National Grammar Day

“There is so much to celebrate about our language. English may be a shifty whore, but she’s our shifty whore. Please, this National Grammar Day, don’t turn her into a bully, too”: A Plea for Sanity this National (US) Grammar Day.

No more homework


[From a found notebook.]

I spent four years in college without doing homework. Which is not to say I slacked: to the contrary. But the word homework played no part in my effort. What I “did” instead: I read, mostly books, and I wrote papers. I never had homework: I had reading, or a lot of reading, or a ton of reading. And papers, short and long. If one of my professors had ever announced that there was homework, I would have cringed. And I can say with some confidence that I never heard a fellow student use the word.

And as a college prof, I never speak of homework. But I hear the word often, spoken by students. Try a Twitter search for college and homework: they’re often found together. One college student tweets, in a lovely mixed metaphor, of being “shackled by piles of homework.” My case against the word has nothing to do with snobbery, nothing to do with an inflated sense of my dignity. Homework is not beneath me. But the word has, to my mind, little or nothing to do with college.

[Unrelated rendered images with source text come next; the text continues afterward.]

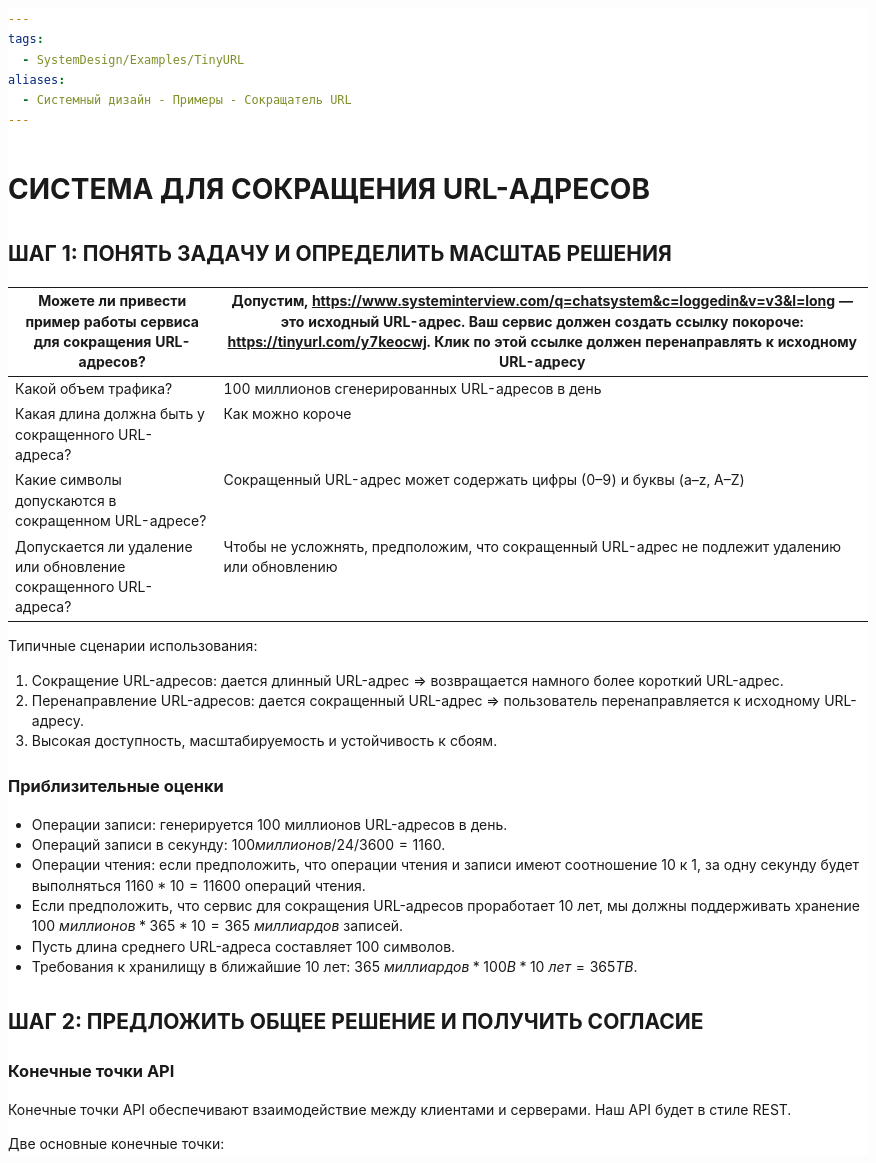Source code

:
 ```yaml
---
tags:
  - SystemDesign/Examples/TinyURL
aliases:
  - Системный дизайн - Примеры - Сокращатель URL
---
```

# СИСТЕМА ДЛЯ СОКРАЩЕНИЯ URL-АДРЕСОВ

## ШАГ 1: ПОНЯТЬ ЗАДАЧУ И ОПРЕДЕЛИТЬ МАСШТАБ РЕШЕНИЯ


| Можете ли привести пример работы сервиса для сокращения URL-адресов? | Допустим, https://www.systeminterview.com/q=chatsystem&c=loggedin&v=v3&l=long — это исходный URL-адрес. Ваш сервис должен создать ссылку покороче: https://tinyurl.com/y7keocwj. Клик по этой ссылке должен перенаправлять к исходному URL-адресу |
| -------------------------------------------------------------------- | ------------------------------------------------------------------------------------------------------------------------------------------------------------------------------------------------------------------------------------------------- |
| Какой объем трафика?                                                 | 100 миллионов сгенерированных URL-адресов в день                                                                                                                                                                                                  |
| Какая длина должна быть у сокращенного URL-адреса?                   | Как можно короче                                                                                                                                                                                                                                  |
| Какие символы допускаются в сокращенном URL-адресе?                  | Сокращенный URL-адрес может содержать цифры (0–9) и буквы (a–z, A–Z)                                                                                                                                                                              |
| Допускается ли удаление или обновление сокращенного URL-адреса?      | Чтобы не усложнять, предположим, что сокращенный URL-адрес не подлежит удалению или обновлению                                                                                                                                                    |

Типичные сценарии использования:

1. Сокращение URL-адресов: дается длинный URL-адрес => возвращается намного более короткий URL-адрес.
2. Перенаправление URL-адресов: дается сокращенный URL-адрес => пользователь перенаправляется к исходному URL-адресу.
3. Высокая доступность, масштабируемость и устойчивость к сбоям.

### Приблизительные оценки

- Операции записи: генерируется 100 миллионов URL-адресов в день.
- Операций записи в секунду: $100 миллионов / 24 / 3600 = 1160.$
- Операции чтения: если предположить, что операции чтения и записи имеют соотношение 10 к 1, за одну секунду будет выполняться $1160 * 10 = 11 600$ операций чтения.
- Если предположить, что сервис для сокращения URL-адресов проработает 10 лет, мы должны поддерживать хранение $100\ миллионов * 365 * 10 = 365\ миллиардов$ записей.
- Пусть длина среднего URL-адреса составляет 100 символов.
- Требования к хранилищу в ближайшие 10 лет: $365\ миллиардов * 100B * 10\ лет = 365TB$.

## ШАГ 2: ПРЕДЛОЖИТЬ ОБЩЕЕ РЕШЕНИЕ И ПОЛУЧИТЬ СОГЛАСИЕ

### Конечные точки API

Конечные точки API обеспечивают взаимодействие между клиентами и серверами. Наш API будет в стиле REST.

Две основные конечные точки:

For one thing, homework suggests a world divided between school and family, a distinction not always in play in college, when many students are living away from home. There’s something incongruous about the idea of taking homework back to a dorm or an off-campus apartment. There’s something even more incongruous about the idea of a non-traditional (older) student doing homework. The word also suggests that there will be something to turn in, something for a teacher to “collect,” though the day-to-day work of reading and note-taking in a college class typically yields nothing for a second party to look at. And the word homework carries at least a suggestion of teacherly whims, particularly for children who might already be spending a good part of the school day plugging away at worksheets.¹ Will the teacher be piling it on tonight, or giving everyone a break? In a college class though, where a semester’s work is mapped out in advance, there will always already be something to do between class meetings — or at least there should be.

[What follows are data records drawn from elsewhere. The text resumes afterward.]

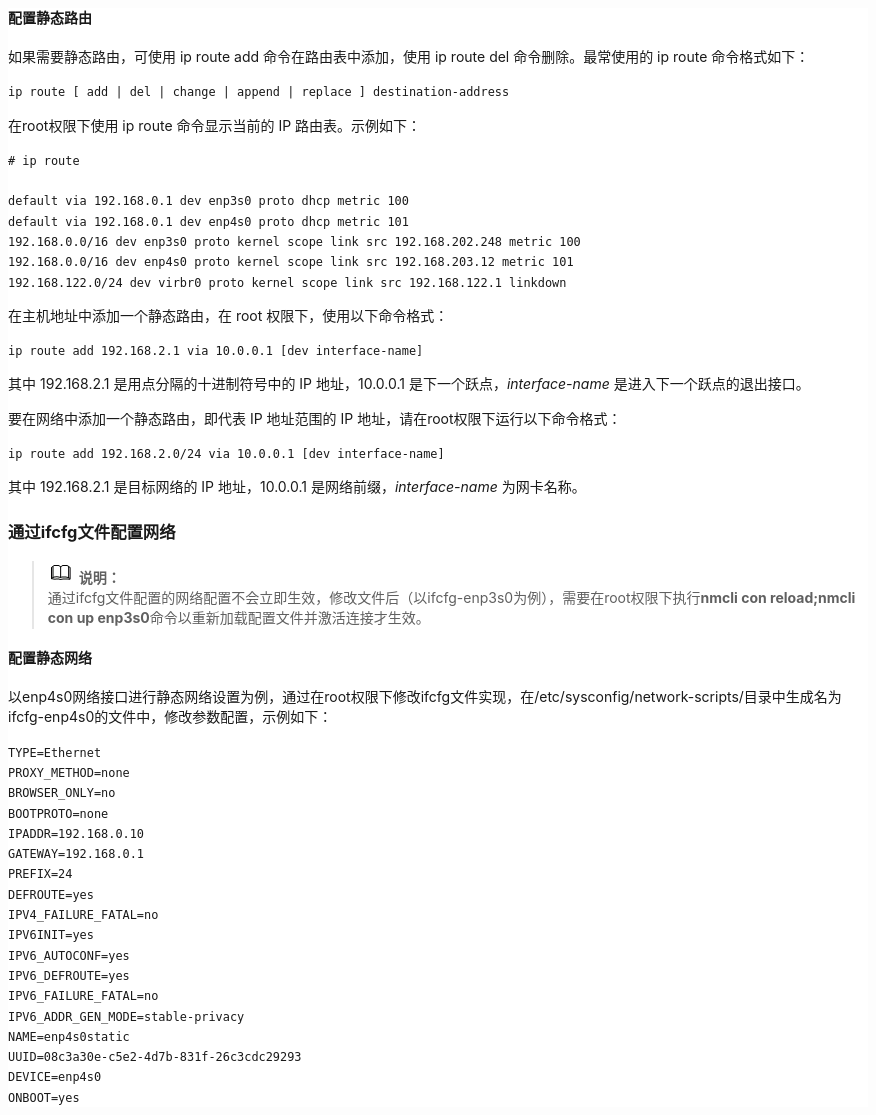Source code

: #### 配置静态路由

如果需要静态路由，可使用 ip route add 命令在路由表中添加，使用 ip route del 命令删除。最常使用的 ip route 命令格式如下：

```
ip route [ add | del | change | append | replace ] destination-address
```

在root权限下使用 ip route 命令显示当前的 IP 路由表。示例如下：

```
# ip route

default via 192.168.0.1 dev enp3s0 proto dhcp metric 100
default via 192.168.0.1 dev enp4s0 proto dhcp metric 101
192.168.0.0/16 dev enp3s0 proto kernel scope link src 192.168.202.248 metric 100
192.168.0.0/16 dev enp4s0 proto kernel scope link src 192.168.203.12 metric 101
192.168.122.0/24 dev virbr0 proto kernel scope link src 192.168.122.1 linkdown
```

在主机地址中添加一个静态路由，在 root 权限下，使用以下命令格式：

```
ip route add 192.168.2.1 via 10.0.0.1 [dev interface-name]
```

其中 192.168.2.1 是用点分隔的十进制符号中的 IP 地址，10.0.0.1 是下一个跃点，_interface-name_ 是进入下一个跃点的退出接口。

要在网络中添加一个静态路由，即代表 IP 地址范围的 IP 地址，请在root权限下运行以下命令格式：

```
ip route add 192.168.2.0/24 via 10.0.0.1 [dev interface-name]
```

其中 192.168.2.1 是目标网络的 IP 地址，10.0.0.1 是网络前缀，_interface-name_ 为网卡名称。

### 通过ifcfg文件配置网络

> ​![](assets/net-img-icon-note-20230906153802-cq4kxy7.gif) **说明：**<br />通过ifcfg文件配置的网络配置不会立即生效，修改文件后（以ifcfg-enp3s0为例），需要在root权限下执行**nmcli con reload;nmcli con up enp3s0**命令以重新加载配置文件并激活连接才生效。

#### 配置静态网络

以enp4s0网络接口进行静态网络设置为例，通过在root权限下修改ifcfg文件实现，在/etc/sysconfig/network-scripts/目录中生成名为ifcfg-enp4s0的文件中，修改参数配置，示例如下：

```
TYPE=Ethernet
PROXY_METHOD=none
BROWSER_ONLY=no
BOOTPROTO=none
IPADDR=192.168.0.10
GATEWAY=192.168.0.1
PREFIX=24
DEFROUTE=yes
IPV4_FAILURE_FATAL=no
IPV6INIT=yes
IPV6_AUTOCONF=yes
IPV6_DEFROUTE=yes
IPV6_FAILURE_FATAL=no
IPV6_ADDR_GEN_MODE=stable-privacy
NAME=enp4s0static
UUID=08c3a30e-c5e2-4d7b-831f-26c3cdc29293
DEVICE=enp4s0
ONBOOT=yes
```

There are many other ways in which the experience of college can be improved—by requiring, for instance, significant reading and writing in classes. But it might be easier to regard such work as a norm (and not an anomaly) if one were to dispose of the word homework: not “I have forty pages of homework” but “I have forty pages of reading.” Traditional-aged college students are novice adults, men and women in the making. They—and their older fellow students—would do well to think of their coursework, whatever it might require, in terms beyond those of elementary and secondary education.

¹ The Oxford English Dictionary gives this earliest (1662) meaning of the word: “Work done at home, esp. as distinguished from work done in a factory.”

[About the notebook: a friend found it years ago, abandoned. Its pages were blank, except for the note above. I sometimes wonder what became of the writer.]